Brean Murray analyst Wayne Chang believes Germany, the solar industry’s largest market, may experience “dramatically higher” than expected demand this year, reports Chris Kahn for Forbes. Additionally, demand in Italy may also rise in late June and July once banks restart lending for projects. [GT Solar Receives Its Largest Order Ever; Solar ETFs Remain Muted.]

Chang also commented on how solar is becoming competitive with traditional energy sources, such as natural gas or coal. He believes costs of producing solar power will be on parity by 2012 to 2013 in European markets.

Germany is committed to shutting down all of its 17 nuclear power plants after the disastrous events at Japan’s Fukushima Dai-ichi nuclear plant and will be focusing on alternative energy. Italian Premier Silvio Berlusconi commented that the country will likely give up further plans on nuclear energy and turn to renewables instead. Additionally, China has also shown interest in renewables in the wake of the events in Japan.

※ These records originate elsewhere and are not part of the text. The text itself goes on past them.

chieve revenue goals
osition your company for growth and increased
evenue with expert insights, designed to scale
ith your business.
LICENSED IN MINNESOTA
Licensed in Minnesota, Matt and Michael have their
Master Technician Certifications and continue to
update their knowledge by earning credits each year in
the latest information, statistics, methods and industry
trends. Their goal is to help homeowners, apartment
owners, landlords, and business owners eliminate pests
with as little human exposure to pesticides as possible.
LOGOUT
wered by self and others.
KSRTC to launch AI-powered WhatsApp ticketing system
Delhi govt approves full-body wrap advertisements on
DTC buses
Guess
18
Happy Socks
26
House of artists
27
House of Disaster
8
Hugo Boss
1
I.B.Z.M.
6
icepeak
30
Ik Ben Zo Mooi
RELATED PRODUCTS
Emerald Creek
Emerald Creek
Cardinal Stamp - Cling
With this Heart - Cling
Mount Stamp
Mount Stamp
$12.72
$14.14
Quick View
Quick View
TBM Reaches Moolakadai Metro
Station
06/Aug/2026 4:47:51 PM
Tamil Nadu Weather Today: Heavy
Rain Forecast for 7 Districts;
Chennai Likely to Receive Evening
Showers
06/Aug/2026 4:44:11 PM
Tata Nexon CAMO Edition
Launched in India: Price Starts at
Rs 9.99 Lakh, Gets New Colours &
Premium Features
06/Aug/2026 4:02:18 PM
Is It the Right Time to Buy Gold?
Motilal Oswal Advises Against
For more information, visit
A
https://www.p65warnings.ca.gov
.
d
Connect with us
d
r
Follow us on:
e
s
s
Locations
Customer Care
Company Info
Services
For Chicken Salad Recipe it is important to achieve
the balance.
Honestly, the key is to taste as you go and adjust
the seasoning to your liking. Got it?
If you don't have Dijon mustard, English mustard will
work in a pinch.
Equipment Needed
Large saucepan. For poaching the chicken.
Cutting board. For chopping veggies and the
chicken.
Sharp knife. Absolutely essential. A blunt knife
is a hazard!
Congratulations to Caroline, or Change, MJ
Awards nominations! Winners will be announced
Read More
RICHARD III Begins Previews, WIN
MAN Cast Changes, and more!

A recent report conducted by Pike Research reveals that the military complexes, such as the Pentagon, around the world are looking into renewable energy development to increase efficiency and reduce their wasteful energy practices, according to UPI. The findings indicates that governments will be investing in new technologies to further advance the science of renewable sources of energy in peacetime and warfare. All military branches within the Pentagon alone form the largest energy consumer in the world.